• [Work instructions]: The answer must be every line from the entries below that includes "könyvek".

[Page-level text extractions]
= = = =

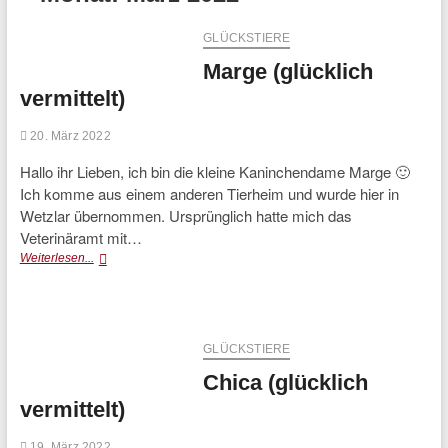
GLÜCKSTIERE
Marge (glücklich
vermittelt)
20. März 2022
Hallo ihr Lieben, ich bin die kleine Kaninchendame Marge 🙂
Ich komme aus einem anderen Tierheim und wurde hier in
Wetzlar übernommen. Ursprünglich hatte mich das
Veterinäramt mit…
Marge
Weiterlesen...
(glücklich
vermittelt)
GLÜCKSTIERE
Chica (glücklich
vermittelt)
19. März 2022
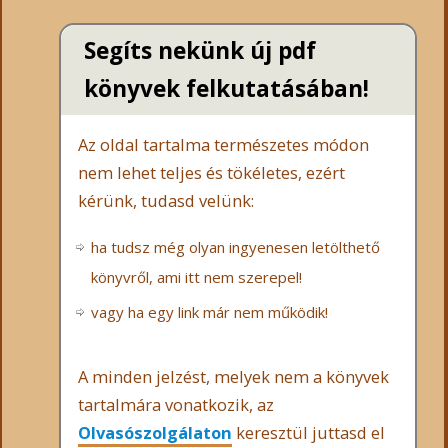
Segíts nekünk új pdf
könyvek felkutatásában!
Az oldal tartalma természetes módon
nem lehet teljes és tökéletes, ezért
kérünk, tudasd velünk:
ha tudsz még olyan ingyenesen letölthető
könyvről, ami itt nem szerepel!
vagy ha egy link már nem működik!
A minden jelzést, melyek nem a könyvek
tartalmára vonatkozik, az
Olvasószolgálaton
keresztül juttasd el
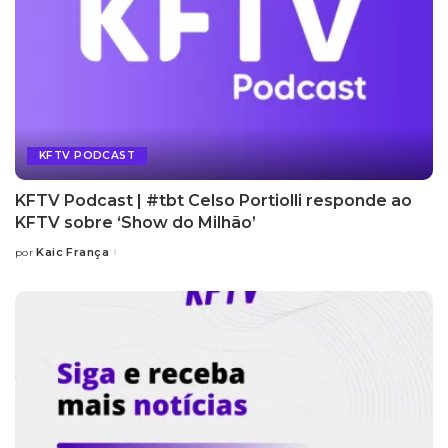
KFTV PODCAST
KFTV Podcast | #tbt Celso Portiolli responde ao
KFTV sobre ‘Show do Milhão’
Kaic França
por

= = = =

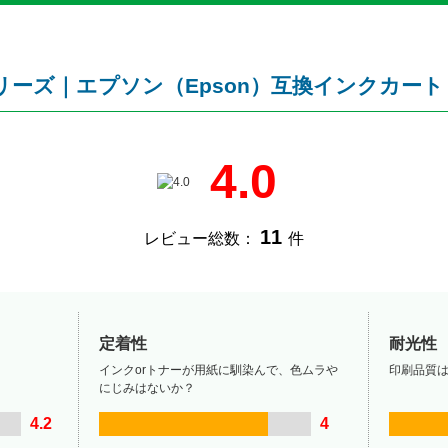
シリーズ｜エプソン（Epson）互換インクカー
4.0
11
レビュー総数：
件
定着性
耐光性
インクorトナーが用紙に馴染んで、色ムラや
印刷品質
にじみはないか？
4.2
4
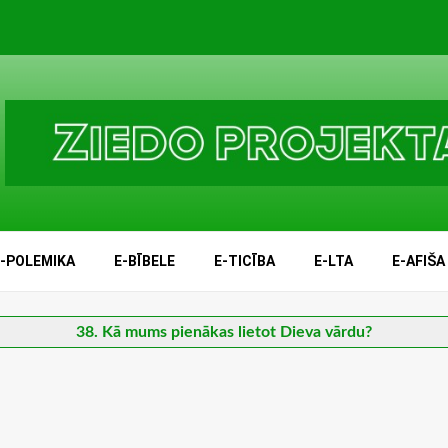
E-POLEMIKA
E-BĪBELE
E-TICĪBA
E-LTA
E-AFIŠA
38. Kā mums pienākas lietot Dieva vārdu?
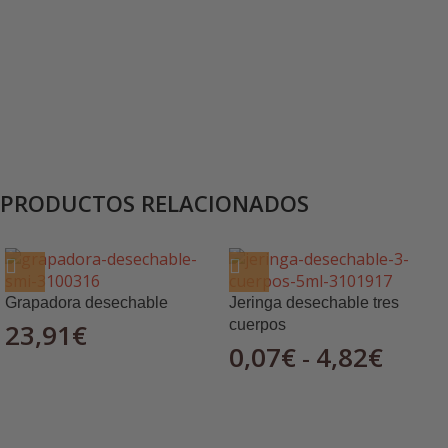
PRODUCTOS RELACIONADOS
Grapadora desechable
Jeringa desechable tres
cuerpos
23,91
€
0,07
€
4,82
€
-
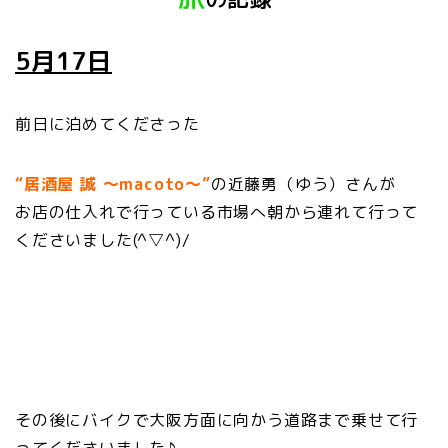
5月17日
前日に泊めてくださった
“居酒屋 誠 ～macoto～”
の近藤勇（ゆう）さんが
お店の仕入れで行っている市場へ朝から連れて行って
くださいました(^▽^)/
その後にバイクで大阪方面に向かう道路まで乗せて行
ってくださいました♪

= = = =

• [Answer section]:
könyvek felkutatásában!
A minden jelzést, melyek nem a könyvek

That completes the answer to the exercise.